The problem, as Sculley sees it, is that technology that's unique one year quickly becomes a commodity the next year. So, the value of your business is its domain expertise. "A lot of smart people come to Silicon Valley with smart ideas, but you don't see 10,000 smart companies. You need the domain expertise to make it work."
"Kodak had smart people and a $20 billion market cap. In 2007 they spent several billion dollars in vertical integration to lower the cost of film processing to compete with Walmart. That was the same year Steve Jobs created the iPhone. All this happened when we went from 2G to 3G networks, which enabled you to go from sending text to sending an image through your phone. Those things gave Apple domain expertise in three different domains that Kodak didn't have. Within three years, Kodak filed for bankruptcy and Apple conquered the world."
Advice for Entrepreneurs
Sculley said he advises young entrepreneurs to learn to become risk-takers, to fail quickly, and to learn from mistakes in order to grow. Another important lesson that he teaches entrpreneurs is good recruitment.

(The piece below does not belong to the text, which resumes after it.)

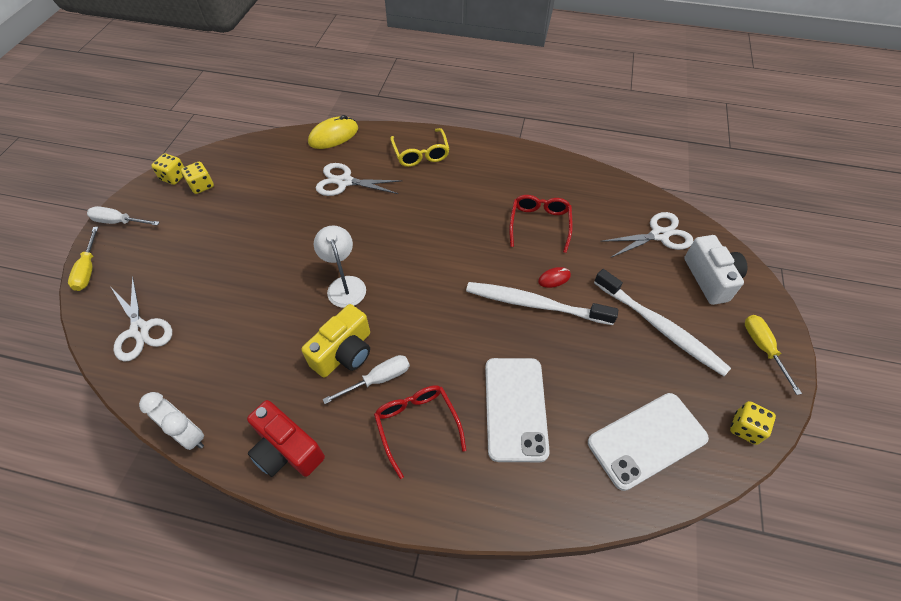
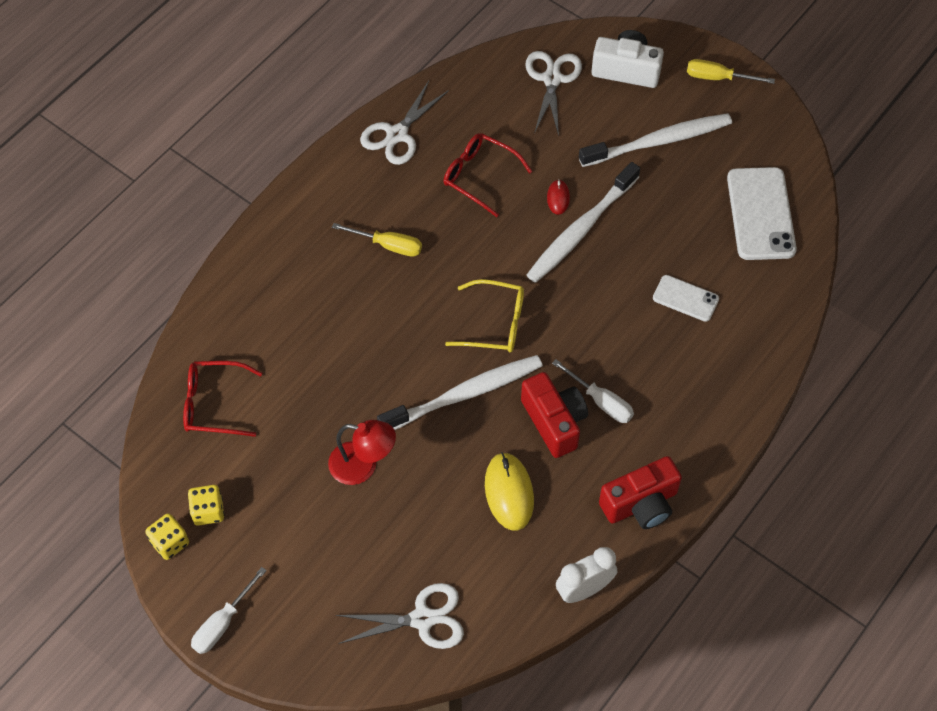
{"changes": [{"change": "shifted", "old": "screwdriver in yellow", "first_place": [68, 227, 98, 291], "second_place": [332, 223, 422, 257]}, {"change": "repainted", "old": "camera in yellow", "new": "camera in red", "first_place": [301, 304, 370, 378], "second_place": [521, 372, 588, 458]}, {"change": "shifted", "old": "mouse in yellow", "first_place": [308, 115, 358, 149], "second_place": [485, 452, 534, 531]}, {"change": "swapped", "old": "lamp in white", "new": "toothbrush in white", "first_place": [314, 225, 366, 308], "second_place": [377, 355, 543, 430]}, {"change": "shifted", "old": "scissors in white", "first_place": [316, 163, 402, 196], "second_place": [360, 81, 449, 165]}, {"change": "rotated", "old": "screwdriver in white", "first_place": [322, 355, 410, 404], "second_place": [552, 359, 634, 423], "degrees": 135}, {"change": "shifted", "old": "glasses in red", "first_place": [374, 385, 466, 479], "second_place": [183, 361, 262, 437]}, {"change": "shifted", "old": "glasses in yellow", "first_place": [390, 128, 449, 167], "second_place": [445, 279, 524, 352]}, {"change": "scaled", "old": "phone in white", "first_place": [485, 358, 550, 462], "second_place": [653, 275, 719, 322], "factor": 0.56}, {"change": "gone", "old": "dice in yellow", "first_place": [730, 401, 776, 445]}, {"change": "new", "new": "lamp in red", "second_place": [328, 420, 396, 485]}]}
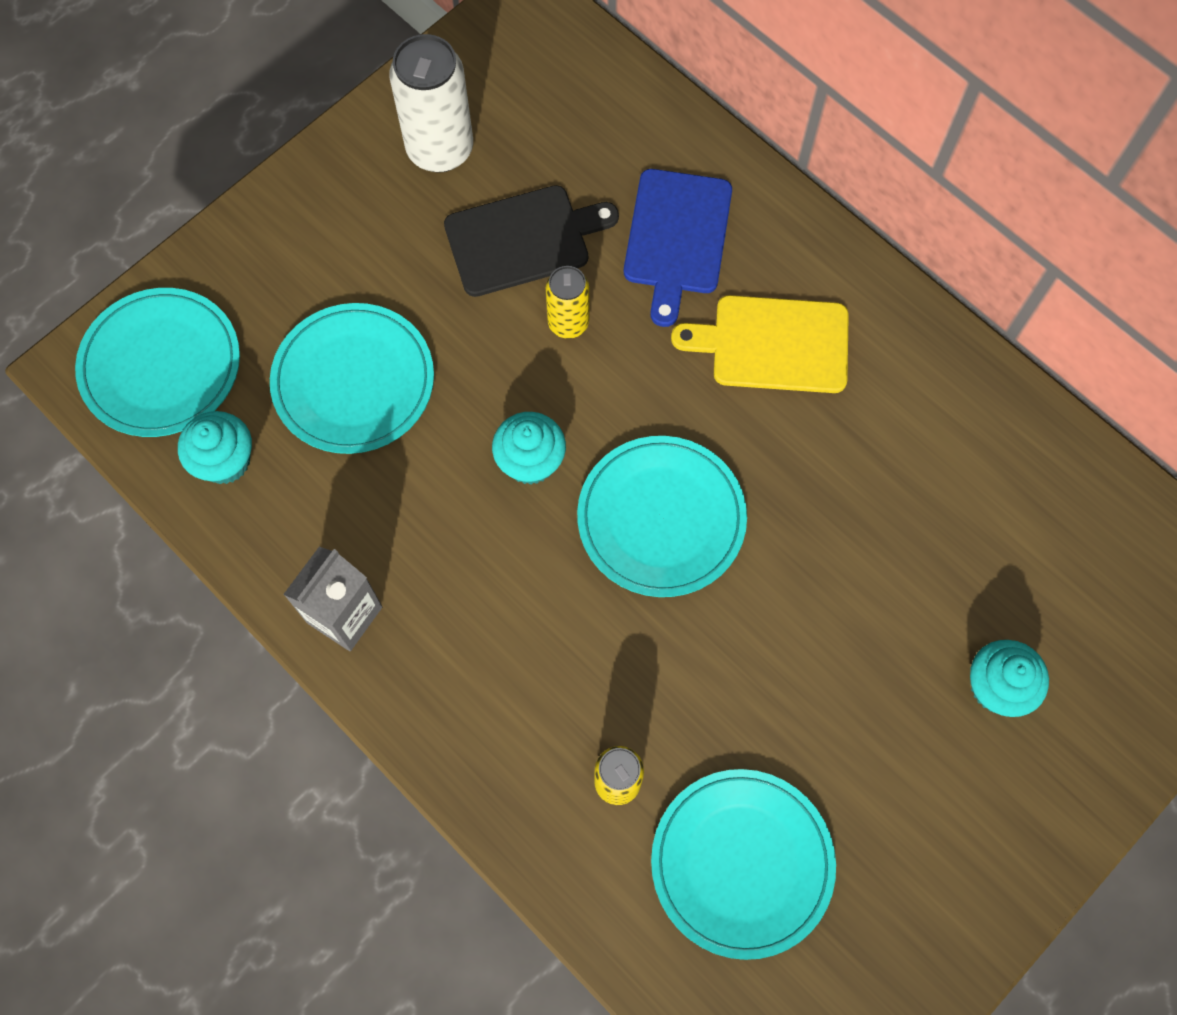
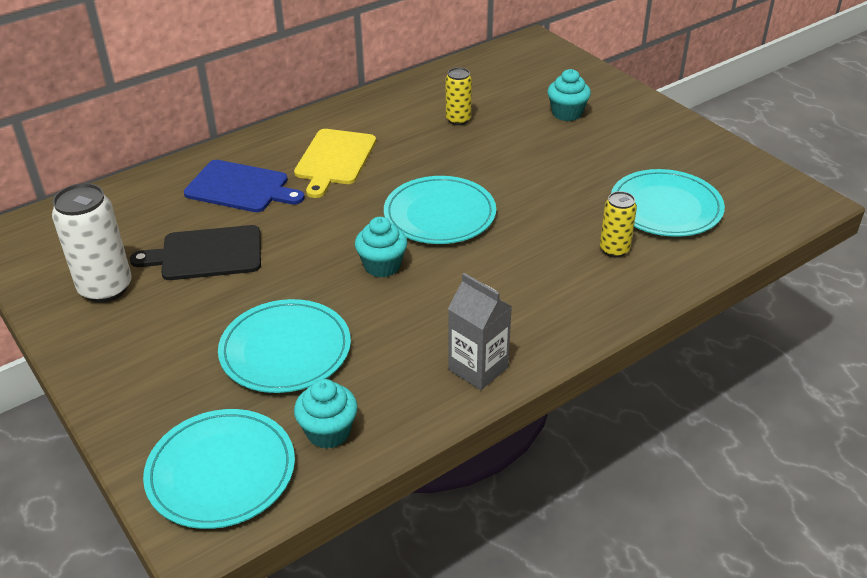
{"changes": [{"change": "rotated", "old": "cutting board in black", "first_place": [444, 185, 619, 297], "second_place": [130, 225, 261, 280], "degrees": -90}, {"change": "shifted", "old": "can in yellow", "first_place": [546, 266, 589, 339], "second_place": [446, 67, 472, 125]}]}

"When I was young I thought I could do everything better myself. I didn't appreciate how important it is to recruit a great team. Team members will often have different experiences and better competence than you have with certain tasks. Try to recruit people who are actually better than you. One of Steve Jobs' greatest talents was recruiting really, really good people."
Sculley is currently scoping the healthcare domain to find and invest in the next Facebook or Google. "We have a really big problem in the US. We still don't cover everyone's healthcare. We spend $3 trillion in healthcare every year. What we're offering is unaffordable. We need to find a way to give better quality care at a more affordable rate to chronic care patients."
He is excited about a new company called RxAdvance that is building out a pharmacy benefit manager program designed to manage standard and specialty drug benefits. RxAdvance generated $200 million in Generally Accepted Accounting Principles (GAAP) revenue in 2015, and Sculley believes it will become a "multibillion dollar business" in three or four years.
When asked what advice he gives to young entrepreneurs who are thinking of starting a company, Sculley said, "You have to look at a business and determine if things can become fundamentally different [as a result of that business]. When Steve Jobs invented the iPhone, that was a moonshot. Imagine taking everyone's iPhone away today."